**PROBLEM TO SOLVE**. Pick up the text on the 2024 Wokingham Borough Council election after its final sentence and keep writing it.

**PASSAGE**.
There were a total of 150,073 votes cast with a total of 297 spoiled ballots.

2024 Wokingham Borough Council election
| Party |  | Candidates | Seats | Gains | Losses | Net gain/loss | Seats % | Votes % | Votes | +/− |
|  | Liberal Democrats | 54 | 27 | 1 | 0 | +1 | 50.0 | 41.2 | 61,794 | –0.1 |
|  | Conservative | 54 | 19 | 0 | 3 | −3 | 35.2 | 37.9 | 56,938 | +1.3 |
|  | Labour | 54 | 8 | 3 | 0 | +3 | 14.8 | 18.1 | 27,173 | +1.8 |
|  | Green | 8 | 0 | 0 | 0 | 0 | 0.0 | 2.3 | 3,383 | –0.6 |
|  | Independent | 1 | 0 | 0 | 1 | −1 | 0.0 | 0.2 | 336 | –1.5 |
|  | TUSC | 2 | 0 | 0 | 0 | 0 | 0.0 | 0.1 | 152 | +0.1 |

==Ward results==

Sitting councilors are marked with an asterisk (*).

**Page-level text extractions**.
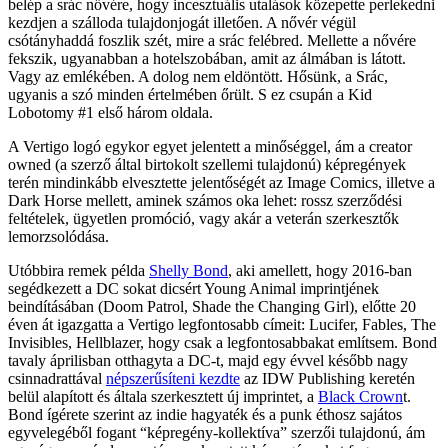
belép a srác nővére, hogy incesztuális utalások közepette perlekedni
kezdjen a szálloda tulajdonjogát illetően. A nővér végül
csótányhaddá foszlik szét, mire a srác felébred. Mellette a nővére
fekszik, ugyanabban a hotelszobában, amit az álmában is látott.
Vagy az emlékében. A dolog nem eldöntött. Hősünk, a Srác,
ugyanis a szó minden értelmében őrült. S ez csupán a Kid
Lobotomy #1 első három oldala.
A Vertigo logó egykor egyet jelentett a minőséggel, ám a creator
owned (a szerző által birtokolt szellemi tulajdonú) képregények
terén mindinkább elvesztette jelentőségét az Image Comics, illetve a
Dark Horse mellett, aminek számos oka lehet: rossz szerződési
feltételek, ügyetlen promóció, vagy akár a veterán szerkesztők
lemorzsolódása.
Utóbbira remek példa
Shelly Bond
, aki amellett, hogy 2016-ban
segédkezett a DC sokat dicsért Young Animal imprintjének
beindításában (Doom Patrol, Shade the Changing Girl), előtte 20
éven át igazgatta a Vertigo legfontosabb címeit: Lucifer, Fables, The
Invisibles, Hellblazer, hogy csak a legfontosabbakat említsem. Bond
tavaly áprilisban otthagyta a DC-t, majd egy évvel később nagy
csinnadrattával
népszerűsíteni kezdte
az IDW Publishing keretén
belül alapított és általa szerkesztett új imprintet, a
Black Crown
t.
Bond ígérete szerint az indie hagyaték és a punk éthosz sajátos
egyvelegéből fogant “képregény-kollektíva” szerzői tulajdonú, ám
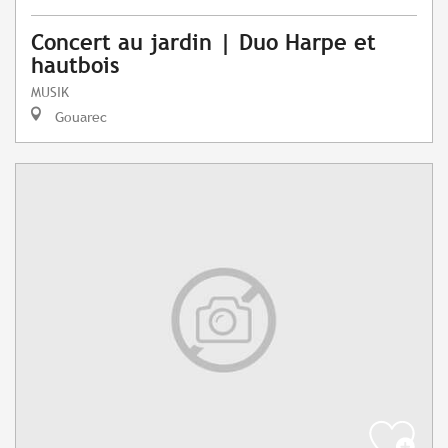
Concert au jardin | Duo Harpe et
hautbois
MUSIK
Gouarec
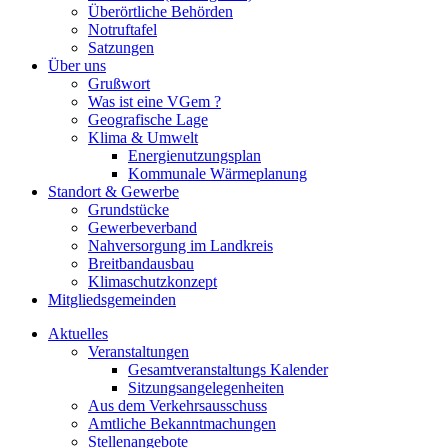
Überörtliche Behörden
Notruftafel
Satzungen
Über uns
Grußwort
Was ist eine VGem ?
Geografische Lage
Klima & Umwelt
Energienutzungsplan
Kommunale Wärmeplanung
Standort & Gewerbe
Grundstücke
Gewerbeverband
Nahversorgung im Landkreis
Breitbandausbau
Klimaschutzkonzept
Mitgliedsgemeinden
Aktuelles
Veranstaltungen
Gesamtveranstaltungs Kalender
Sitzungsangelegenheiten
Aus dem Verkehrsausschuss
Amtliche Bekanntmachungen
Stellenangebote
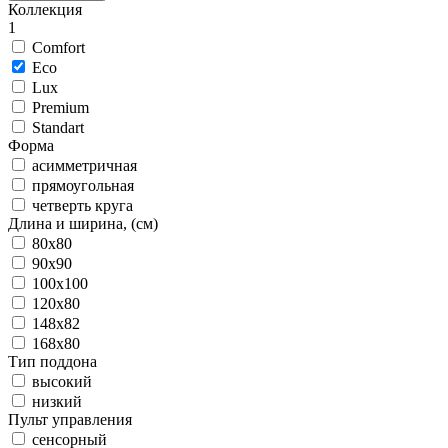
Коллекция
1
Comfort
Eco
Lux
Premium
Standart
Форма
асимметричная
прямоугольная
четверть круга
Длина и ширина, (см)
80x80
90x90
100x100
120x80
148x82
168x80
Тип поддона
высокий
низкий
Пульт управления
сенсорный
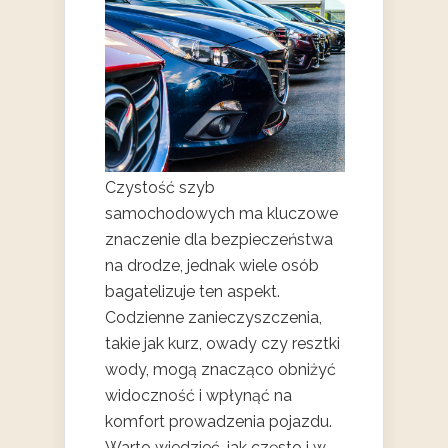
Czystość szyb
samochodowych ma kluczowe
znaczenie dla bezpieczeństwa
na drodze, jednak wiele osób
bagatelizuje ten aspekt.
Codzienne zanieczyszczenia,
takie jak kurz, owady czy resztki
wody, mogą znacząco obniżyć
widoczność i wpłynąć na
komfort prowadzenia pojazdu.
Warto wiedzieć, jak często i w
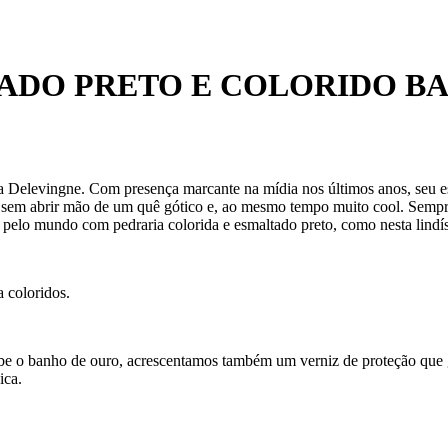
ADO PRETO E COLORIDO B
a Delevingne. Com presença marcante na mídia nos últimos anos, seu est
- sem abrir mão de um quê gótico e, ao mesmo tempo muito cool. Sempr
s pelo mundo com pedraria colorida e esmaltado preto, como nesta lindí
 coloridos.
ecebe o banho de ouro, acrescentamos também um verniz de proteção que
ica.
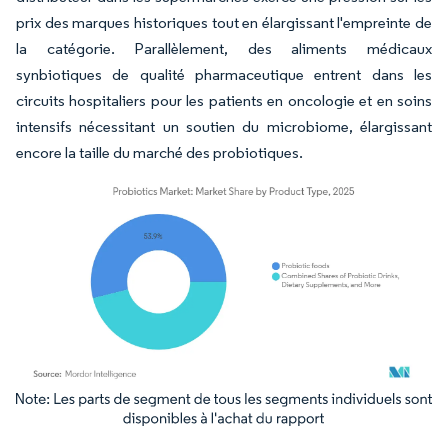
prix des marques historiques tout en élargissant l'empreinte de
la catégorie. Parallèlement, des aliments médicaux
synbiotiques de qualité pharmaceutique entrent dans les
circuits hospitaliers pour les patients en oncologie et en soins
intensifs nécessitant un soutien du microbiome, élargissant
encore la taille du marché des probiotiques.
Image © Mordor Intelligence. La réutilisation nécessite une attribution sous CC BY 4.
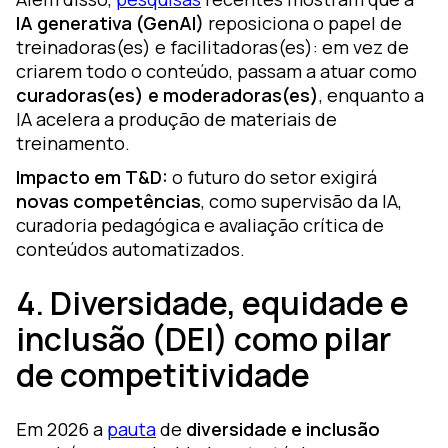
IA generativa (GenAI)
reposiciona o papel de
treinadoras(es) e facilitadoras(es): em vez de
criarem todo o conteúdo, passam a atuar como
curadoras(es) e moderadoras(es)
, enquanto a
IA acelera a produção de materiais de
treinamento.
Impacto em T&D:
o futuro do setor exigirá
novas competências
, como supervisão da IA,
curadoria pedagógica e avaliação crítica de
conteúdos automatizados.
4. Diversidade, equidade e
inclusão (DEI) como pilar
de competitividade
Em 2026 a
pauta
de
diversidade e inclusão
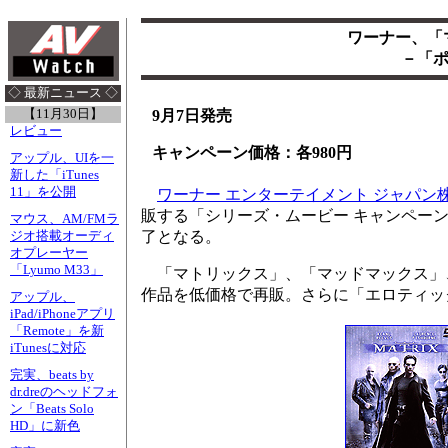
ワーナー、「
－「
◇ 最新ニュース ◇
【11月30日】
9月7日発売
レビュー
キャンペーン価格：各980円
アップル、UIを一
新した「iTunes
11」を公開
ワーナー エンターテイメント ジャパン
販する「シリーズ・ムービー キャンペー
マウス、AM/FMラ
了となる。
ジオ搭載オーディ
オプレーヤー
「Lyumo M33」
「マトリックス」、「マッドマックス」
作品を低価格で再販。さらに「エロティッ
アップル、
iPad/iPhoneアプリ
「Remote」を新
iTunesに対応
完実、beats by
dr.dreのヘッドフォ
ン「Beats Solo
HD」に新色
...
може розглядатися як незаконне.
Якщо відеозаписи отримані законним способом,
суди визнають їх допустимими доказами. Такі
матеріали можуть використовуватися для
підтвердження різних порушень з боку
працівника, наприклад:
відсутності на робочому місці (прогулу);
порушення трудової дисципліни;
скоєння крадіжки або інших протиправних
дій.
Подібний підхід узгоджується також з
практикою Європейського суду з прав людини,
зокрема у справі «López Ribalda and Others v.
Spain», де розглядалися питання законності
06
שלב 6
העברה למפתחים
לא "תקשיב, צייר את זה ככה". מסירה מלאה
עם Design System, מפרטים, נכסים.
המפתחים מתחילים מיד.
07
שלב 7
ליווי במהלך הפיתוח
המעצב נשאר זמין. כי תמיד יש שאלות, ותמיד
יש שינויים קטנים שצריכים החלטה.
==
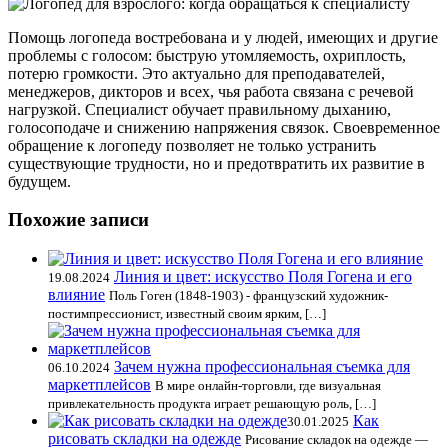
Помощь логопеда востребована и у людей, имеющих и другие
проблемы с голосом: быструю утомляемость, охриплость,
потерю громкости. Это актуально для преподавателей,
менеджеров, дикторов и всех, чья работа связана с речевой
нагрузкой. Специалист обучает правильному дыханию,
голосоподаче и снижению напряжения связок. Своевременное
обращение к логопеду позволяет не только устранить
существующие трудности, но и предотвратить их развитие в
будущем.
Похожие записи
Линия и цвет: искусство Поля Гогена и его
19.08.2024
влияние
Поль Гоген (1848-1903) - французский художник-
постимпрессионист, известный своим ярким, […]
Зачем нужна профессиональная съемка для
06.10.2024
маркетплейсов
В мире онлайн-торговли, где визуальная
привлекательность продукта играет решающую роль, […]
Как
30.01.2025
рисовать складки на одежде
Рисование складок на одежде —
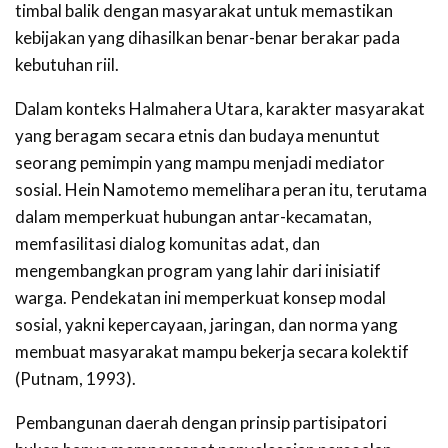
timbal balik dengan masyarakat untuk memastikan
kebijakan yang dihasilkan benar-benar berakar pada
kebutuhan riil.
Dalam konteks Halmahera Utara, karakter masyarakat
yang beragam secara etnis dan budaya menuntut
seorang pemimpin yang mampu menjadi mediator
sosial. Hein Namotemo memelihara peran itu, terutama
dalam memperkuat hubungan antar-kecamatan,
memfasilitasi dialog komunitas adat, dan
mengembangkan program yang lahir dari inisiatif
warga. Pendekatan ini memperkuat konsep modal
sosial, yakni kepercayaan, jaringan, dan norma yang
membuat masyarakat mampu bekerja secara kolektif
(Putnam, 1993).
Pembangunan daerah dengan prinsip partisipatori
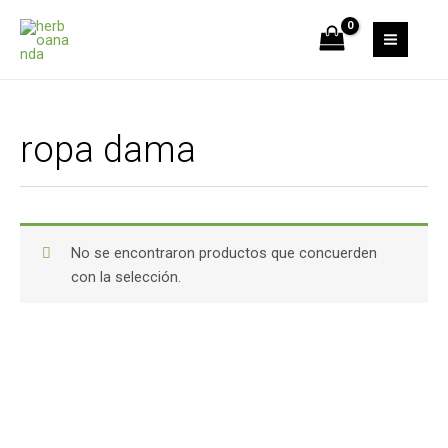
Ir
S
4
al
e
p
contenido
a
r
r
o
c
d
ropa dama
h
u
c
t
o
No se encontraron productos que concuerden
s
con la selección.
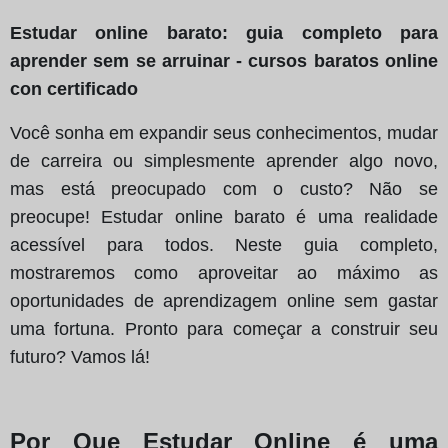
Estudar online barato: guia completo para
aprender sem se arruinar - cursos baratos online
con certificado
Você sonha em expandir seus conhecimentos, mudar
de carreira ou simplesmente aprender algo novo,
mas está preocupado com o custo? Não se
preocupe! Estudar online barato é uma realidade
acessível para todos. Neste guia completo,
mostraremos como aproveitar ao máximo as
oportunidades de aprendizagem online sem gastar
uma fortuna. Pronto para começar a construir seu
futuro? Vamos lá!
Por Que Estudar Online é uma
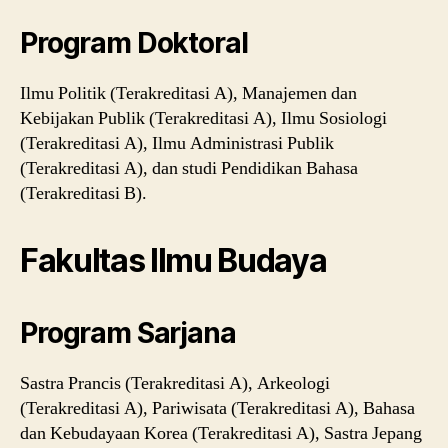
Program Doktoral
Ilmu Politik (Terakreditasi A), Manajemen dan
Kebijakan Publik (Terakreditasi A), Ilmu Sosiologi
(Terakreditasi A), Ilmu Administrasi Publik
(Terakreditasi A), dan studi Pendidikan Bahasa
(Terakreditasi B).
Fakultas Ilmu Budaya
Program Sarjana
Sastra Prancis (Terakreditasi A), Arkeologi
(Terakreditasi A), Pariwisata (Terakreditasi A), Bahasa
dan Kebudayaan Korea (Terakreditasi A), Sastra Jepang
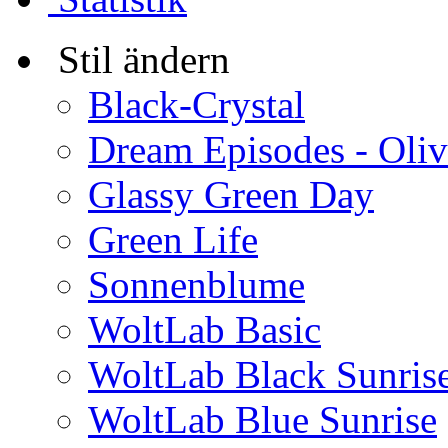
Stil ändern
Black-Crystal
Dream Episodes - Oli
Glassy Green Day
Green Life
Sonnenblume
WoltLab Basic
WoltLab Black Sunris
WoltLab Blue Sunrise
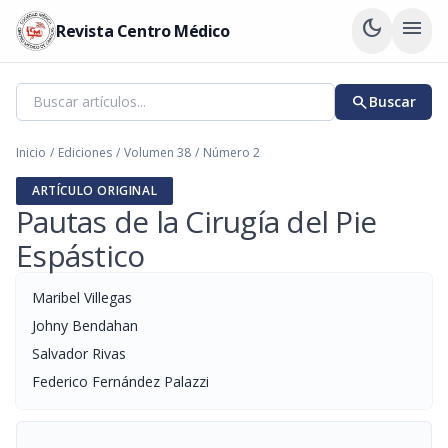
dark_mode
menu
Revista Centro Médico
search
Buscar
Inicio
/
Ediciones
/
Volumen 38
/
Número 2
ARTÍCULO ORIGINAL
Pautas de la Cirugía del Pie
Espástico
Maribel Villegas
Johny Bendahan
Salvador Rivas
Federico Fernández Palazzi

**TASK RESPONSE**.
===Barkham & Arborfield===

Barkham & Arborfield was formed from the former single-member wards of Barkham and Arborfield, plus the West of Finchampstead South centred on Arborfield Green, and a very small part of the old Swallowfield ward.

It was the only ward with no incumbent councillors standing. Both Barkham's Ian Pittock (Liberal Democrat) and Arborfield's Gary Cowan (Independent) stood down, and both Finchampstead South councillors, David Cornish (Liberal Democrat) and Rebecca Margetts (Conservative) contested the new Finchampstead ward. Annette Medhurst was the Labour candidate for Wokingham in the 2019 General Election, finishing third with 10.4% of the vote.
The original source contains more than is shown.